Given how volatile today’s social climate can be, it may be hard to convince anyone that “hard work always pays off”. Nevertheless, 20 years ago, Bee Chan, then a warehouse keeper, was already a firm believer in “realising opportunities through hard work”.

Now Chief Riding Instructor of the HKJC’s Public Riding Schools, Bee Chan, known fondly to many as “Bee Sir”, became a stables assistant by chance. Having faith in his abilities, Bee gave every task his best effort – and it was already enough to open doors for him. He soared over one hurdle after another, moving from stable to horseback, then onward to international equestrian events, and finally taking the helm as the first Chinese Chief Riding Instructor at the Club.

Joining the stables for career opportunities at HKJC

Having graduated in the 1990s with a HKCEE certificate, Bee has worked a number of odd jobs from warehouse keeper and merchandiser to bookkeeper. While seemingly without purpose, he explained: “As I explored my interests, I kept reminding myself that if I worked hard and remained focused, opportunities would come knocking.” Bee was a model employee not only in that he was hardworking, but he was always looking beyond the present and had an eye for detail. By then, Hong Kong’s manufacturing industry had started to dwindle, and Bee’s employer – where he was a bookkeeper – was also affected. “Because I was responsible for the books, I saw the numbers keep dipping into the red. I became worried about the company and my own future. I thought, ‘It’s time to find my next job!’”

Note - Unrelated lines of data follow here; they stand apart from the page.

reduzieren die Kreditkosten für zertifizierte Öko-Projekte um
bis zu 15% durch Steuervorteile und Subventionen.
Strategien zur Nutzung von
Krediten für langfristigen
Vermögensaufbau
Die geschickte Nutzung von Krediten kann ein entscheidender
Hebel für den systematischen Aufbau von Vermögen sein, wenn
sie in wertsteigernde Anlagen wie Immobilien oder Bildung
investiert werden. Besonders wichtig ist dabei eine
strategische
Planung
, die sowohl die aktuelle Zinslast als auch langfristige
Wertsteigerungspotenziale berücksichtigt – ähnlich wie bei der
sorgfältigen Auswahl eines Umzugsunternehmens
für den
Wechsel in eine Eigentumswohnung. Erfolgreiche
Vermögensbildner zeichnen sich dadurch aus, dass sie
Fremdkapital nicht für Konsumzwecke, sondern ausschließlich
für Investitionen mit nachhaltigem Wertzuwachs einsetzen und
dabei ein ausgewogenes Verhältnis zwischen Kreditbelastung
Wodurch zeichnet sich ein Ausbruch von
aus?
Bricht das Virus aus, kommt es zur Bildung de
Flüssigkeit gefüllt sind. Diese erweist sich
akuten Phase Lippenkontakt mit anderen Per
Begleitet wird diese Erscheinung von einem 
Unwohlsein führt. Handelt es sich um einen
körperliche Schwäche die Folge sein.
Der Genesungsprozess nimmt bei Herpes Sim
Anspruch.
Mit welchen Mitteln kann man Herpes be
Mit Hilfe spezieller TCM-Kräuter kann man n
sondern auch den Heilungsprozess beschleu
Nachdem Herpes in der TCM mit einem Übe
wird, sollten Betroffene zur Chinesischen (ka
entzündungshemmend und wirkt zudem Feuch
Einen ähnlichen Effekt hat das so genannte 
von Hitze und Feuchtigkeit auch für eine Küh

It so happened that Bee’s brother-in-law, who was working for the Club, asked him to come to work at the stables. Bee had no knowledge of or interest in horses, but after carefully studying the career path and training opportunities, he learnt that the job offered the potential of a lucrative career. Bee, who considers himself to be more “muscles than brain”, thought that interacting with horses – which involves the outdoors and working out, both of which he liked – was better than calling up clients daily to settle invoices. He decided to take the plunge, and so began a lifelong bond with horses.

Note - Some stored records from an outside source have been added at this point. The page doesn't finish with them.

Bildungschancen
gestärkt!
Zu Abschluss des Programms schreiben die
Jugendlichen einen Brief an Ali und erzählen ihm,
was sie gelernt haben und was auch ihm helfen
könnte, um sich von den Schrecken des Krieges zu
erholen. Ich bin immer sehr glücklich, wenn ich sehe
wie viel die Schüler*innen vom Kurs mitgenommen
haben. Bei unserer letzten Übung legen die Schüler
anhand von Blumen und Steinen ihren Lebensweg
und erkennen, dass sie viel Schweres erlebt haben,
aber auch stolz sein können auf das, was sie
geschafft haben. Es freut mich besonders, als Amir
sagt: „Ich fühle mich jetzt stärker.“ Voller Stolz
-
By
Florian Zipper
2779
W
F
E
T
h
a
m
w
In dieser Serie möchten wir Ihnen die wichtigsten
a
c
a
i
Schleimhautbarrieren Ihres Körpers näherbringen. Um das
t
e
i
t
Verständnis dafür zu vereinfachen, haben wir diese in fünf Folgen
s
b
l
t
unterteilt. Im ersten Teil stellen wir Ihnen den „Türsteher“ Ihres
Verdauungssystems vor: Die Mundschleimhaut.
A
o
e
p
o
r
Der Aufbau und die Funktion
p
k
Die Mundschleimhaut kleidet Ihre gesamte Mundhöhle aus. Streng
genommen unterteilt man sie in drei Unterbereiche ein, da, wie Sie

Bee’s motto is: “Opportunities come only to the hardworking.” He wishes that more of today’s youth were of like mind.
Since joining the stables 20 years ago, Bee has been inseparable from the horses.
A first-time ride, a life-long career

Bee became a stables assistant in 1994 and was put in charge of caring for the horses’ daily needs. A year into the job, he applied for HKJC’s Instructor Training Programme and was accepted on the merit of his dedication, ambition and sense of duty. Bee remembers the moment fondly: “This first-time ride turned into a life-long career.” Such was Bee’s talent in horse-riding that many instructors and experienced riders advised him to get an instructor’s license and to pursue this career path. In 1996, after starting as a riding instructor trainee, Bee flew to England to receive 6-months’ training in riding, where he also took an examination with the British Horse Society (BHS) to become a recognised assistant instructor. Bee remains quite humble about his achievements: “I never set out to become an instructor. The learning process taught me to get along with horses – the better I understood their temperament, the more responsive I was in the saddle; the longer I rode, the more curious I became about horses. This was what drove me forward.”

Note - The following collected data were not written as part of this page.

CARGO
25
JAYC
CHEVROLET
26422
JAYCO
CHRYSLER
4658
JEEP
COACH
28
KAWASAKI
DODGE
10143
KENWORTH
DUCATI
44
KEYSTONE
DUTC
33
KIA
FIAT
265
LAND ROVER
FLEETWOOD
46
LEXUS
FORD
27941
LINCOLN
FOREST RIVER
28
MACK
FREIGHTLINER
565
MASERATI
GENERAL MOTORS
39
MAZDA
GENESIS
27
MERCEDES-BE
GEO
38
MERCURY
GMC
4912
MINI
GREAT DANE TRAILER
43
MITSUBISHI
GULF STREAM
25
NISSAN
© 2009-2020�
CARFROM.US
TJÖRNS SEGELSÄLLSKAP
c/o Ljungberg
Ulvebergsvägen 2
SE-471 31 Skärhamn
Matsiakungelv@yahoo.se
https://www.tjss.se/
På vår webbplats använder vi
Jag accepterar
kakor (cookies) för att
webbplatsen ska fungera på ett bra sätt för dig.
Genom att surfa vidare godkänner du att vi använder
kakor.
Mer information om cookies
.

Bee is thankful for the countless opportunities the HKJC has given him, as these are what have helped to make him into who he is today.
With conviction, anything is possible

Bee is not just professionally qualified, he is also an equestrian athlete. “The Hong Kong Equestrian Federation nominated me to compete on behalf of Hong Kong; the Club also encourages riding instructors to join equestrian performances and competitions. I told myself, ‘It never hurts to try.’” In just ten years’ time, as a representative of the Hong Kong team, he competed in the National Games, the 1998 Asian Games, the Equestrian World Cup at New Delhi, and the 2010 Asian Games. During this period, he also passed the BHSII certification. Being both instructor and athlete, Bee has a deep understanding of the time and effort that go into each competition, and he admits this had, in some way, affected his duties as an instructor. “Participating in competitions requires commitment. Every time I had to train just to qualify for a competition, then I had to spend at least half a year overseas on preparations and training. Meanwhile, I had commitments to my work, my students and my family, and they take priority; I couldn’t simply leave them. There have been lot of difficult decisions over the years.” Later on, Bee shifted the focus to his work as instructor, continuing to help the Hong Kong Equestrian Team to excel on the international stage, including assuming the role of the Hong Kong team instructor during the 2008 Beijing Paralympic games.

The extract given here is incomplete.